In the past two decades, UF has churned out about 25 patents on blueberry plants, Watson said. Popular varieties in Central Florida are Emerald, Sapphire, Primadonna and Jewel.
"Over 90 percent of the Florida blueberry industry is comprised of the University of Florida-developed varieties," he said.
The university gets 30 cents for each patented blueberry plant sold, Watson said. The royalties generated $1.6 million in 2012. In the plant licensing division, it comes in second to strawberries, which brought $2.1 million to UF last year.
Gran said blueberries are a $5.5 million industry in Hillsborough County, which sounds like a lot. But it's still a small slice of the $832 million agricultural picture, behind vegetables, ornamental plants, aquaculture, beef cattle and citrus. Strawberries reign supreme here at $388 million, Gran said.
Statewide in Florida from 2010 to 2011, the money brought in from blueberries increased nearly 50 percent, from $47.3 million to $69.1 million. But then it regressed. Blueberry farming is not easy. Growers weed by hand. The bushes need to be pruned. Sprinklers checked. Insects fought. And the weather, as always, can be fickle. Area farmers said 2012 was their hardest year yet. Statewide, cash receipts dipped to $62.1 million.

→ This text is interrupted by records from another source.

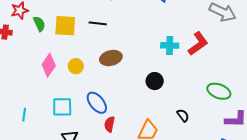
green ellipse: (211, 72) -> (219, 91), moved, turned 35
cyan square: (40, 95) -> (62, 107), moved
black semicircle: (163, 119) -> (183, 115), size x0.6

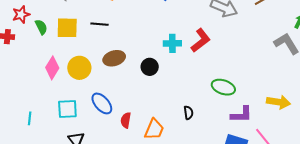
yellow circle: (76, 66) -> (79, 68), size x1.5
black circle: (155, 81) -> (150, 67), moved
black semicircle: (183, 115) -> (188, 113), turned 32
red semicircle: (110, 124) -> (126, 120), moved

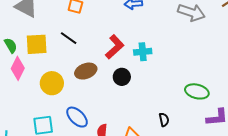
black line: (100, 24) -> (69, 38), turned 36
red L-shape: (201, 40) -> (115, 47), moved
pink diamond: (52, 68) -> (18, 68), moved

A mild winter led to a short harvest.
And there were the birds.
"This is what the robbers look like," said blueberry farmer Joy Stafford, as she pointed to a picture in a magazine. Cedar waxwings are small with a slicked back spiky tuft atop their heads. They have a rakish black band around their eyes.
"Like a mask," she said.
They love berries. Last year, the skies in Hillsborough were thick with menacing, Hitchcockian swarms. Stafford runs Stafford Blueberries in Brandon with her husband of 50 years, Doug, who is 74 and got into the business six years ago for something to do in retirement. They hired high school boys to light firecrackers to scare the birds.

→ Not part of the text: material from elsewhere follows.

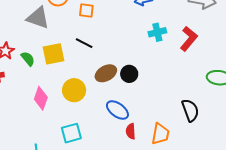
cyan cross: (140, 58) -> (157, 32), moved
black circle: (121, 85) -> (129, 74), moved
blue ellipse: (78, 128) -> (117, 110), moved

"It made all the neighbors within a mile of here mad at me," Doug said Tuesday, sitting in the shade at their u-pick farm.
"Not all," corrected Joy. "Some. Some were mad. Some called the sheriff."

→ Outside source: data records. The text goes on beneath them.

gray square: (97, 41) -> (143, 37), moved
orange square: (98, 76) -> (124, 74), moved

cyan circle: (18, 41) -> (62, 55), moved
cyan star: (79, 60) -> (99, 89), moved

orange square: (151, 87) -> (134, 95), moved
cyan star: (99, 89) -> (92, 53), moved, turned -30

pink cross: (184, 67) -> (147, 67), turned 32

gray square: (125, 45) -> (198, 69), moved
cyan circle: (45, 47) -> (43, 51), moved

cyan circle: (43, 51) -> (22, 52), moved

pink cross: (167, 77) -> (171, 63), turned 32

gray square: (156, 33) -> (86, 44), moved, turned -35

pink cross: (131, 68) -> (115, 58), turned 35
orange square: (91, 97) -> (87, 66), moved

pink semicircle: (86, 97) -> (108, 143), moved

Doug laughed. He told the deputy who responded that he didn't know what else to do. As he pondered options, the birds apparently had their fill and left.
"We don't know what makes them move on," Joy said.
For the couple, the business is a ministry. Doug, an Army veteran and fifth-generation Floridian, spent his career as an accountant. Joy, in addition to being a mother, worked as a school librarian and historian. But they always lived an Old Florida life, raising cattle and growing vegetables. During the blueberry season, they open their small farm to the public to give people a window of what life used to be like.
"For a lot of people, this is as close to country as they get," Joy said.
They have two young friendly cows and a 33-year-old horse, which children on field trips get to feed. The neighboring farm has peacocks and donkeys. Doug decided to venture into blueberries when he heard about a plant nursery going out of business. They had blueberries for sale.
"I bought a few," he said.
"Honey," Joy said, "he came home with 1,200 plants."
The grandparents of seven enjoy meeting people and fussing over the kids who come. Recently, Joy worried because Doug was late coming home. She called him and he was out in the fields with a 90-year-old woman who said she wanted to pick blueberries one last time before she passed away.
"I will be here until she's done," Doug told his wife.
Things like that make all the hard work worth it, they said. Doug said he plans to continue with the farm as long as he can. This has been a good season so far. They decided to stop fighting the birds, which haven't shown up in such large numbers this year.
"We are not going to set off firecrackers," Doug said. "If the birds come, the birds come."
And they might. Over at Jordan Farms in Dover, blueberry division owner Robert Memmel spotted some cedar waxwings recently.
The scouts usually come before the swarm.